Agence France Presse, February 27, 2007

POLLUTANTS CHANGE 'HE' FROGS INTO 'SHE' FROGS

[Rachel's introduction: "Even tadpoles exposed to the weakest concentration of the hormone were, in one of two groups, twice as likely to become females.... The population of the two groups receiving the heaviest dose of estrogen became 95 percent female in one case, and 100 percent in the other."]

By Marlowe Hood

Frogs that started life as male tadpoles were changed in an experiment into females by estrogen-like pollutants similar to those found in the environment, according to a new study.

The results may shed light on at least one reason that up to a third of frog species around the world are threatened with extinction, suggests the study, set to appear in the journal Environmental Toxicology and Chemistry in May.

In a laboratory at Uppsala University in Sweden, two species of frogs were exposed to levels of estrogen similar to those detected in natural bodies of water in Europe, the United States and Canada.

The results were startling: whereas the percentage of females in two control groups was under 50 percent -- not unusual among frogs -- the sex ratio in three pairs of groups maturing in water dosed with different levels of estrogen were significantly skewed.

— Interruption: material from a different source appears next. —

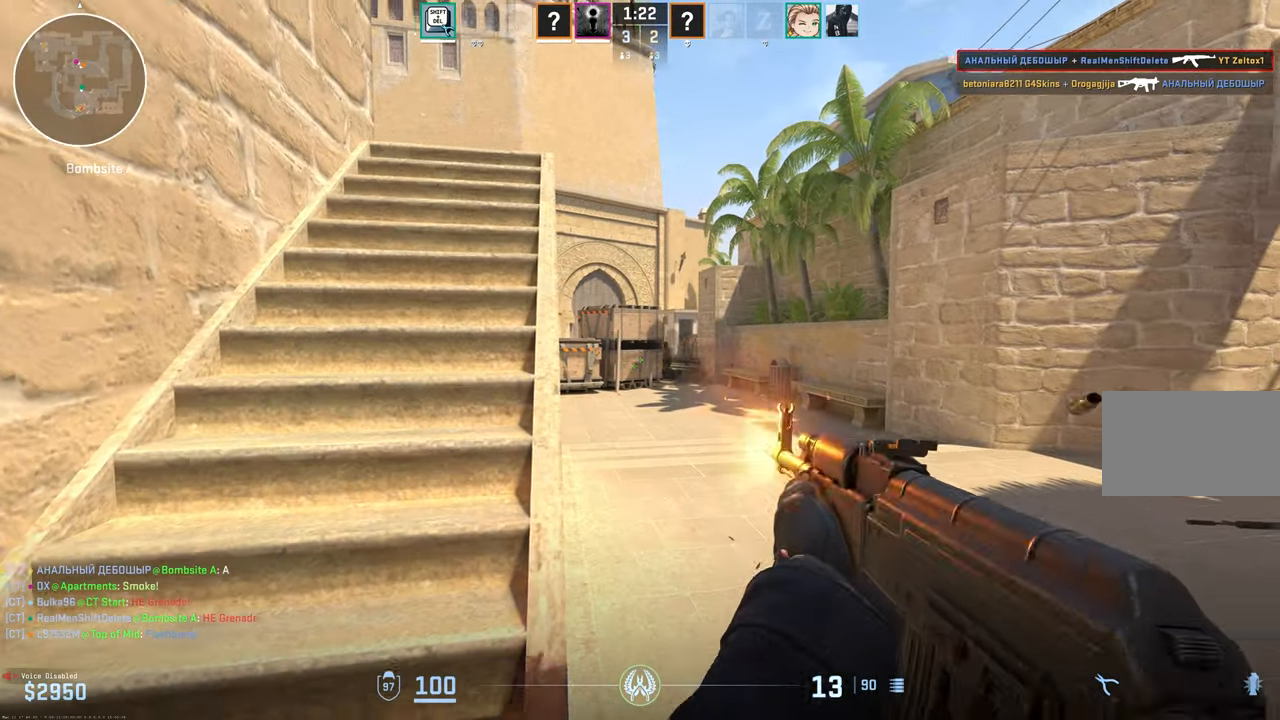
{"keys": [], "mouse": [], "events": [[316, "a", "down"], [366, "mouse_left", "up"], [450, "a", "up"]]}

Even tadpoles exposed to the weakest concentration of the hormone were, in one of two groups, twice as likely to become females.

The population of the two groups receiving the heaviest dose of estrogen became 95 percent female in one case, and 100 percent in the other.

"The results are quite alarming," said co-author Cecilia Berg, a research in environmental toxicology. "We see these dramatic changes by exposing the frogs to a single substance. In nature there could be lots of other compounds acting together."

Earlier studies in the United States, Berg explained, linked a similar sex-reversal of Rana pipiens male frogs -- one of the two species used in the experiment -- in the wild to a pesticide that produced estrogen-like compounds.

"Pesticides and other industrial chemicals have the ability to act like estrogen in the body," Berg said. "That is what inspired us to do the experiment," she said referring to her collaborator and lead author of the article, Irina Pettersson, also a researcher at Uppsala.

The other species examined was the European common frog, Rana temporaria.

Some of sex-altered males became fully functioning females, but other had ovaries but no oviducts, making them sterile, Berg explained.

The study does not measure the potential impact of pollutant-driven sex change for frog species, but the implications, said Berg, are disquieting.

"Obviously if all the frogs become female it could have a detrimental effect on the population," she said.

The only immediate remedy, she continued, would be to improve sewage treatment in areas where frogs and other amphibians might be affected to filter out estrogen concentrations coming from contraceptive pills and from industrial pollutants.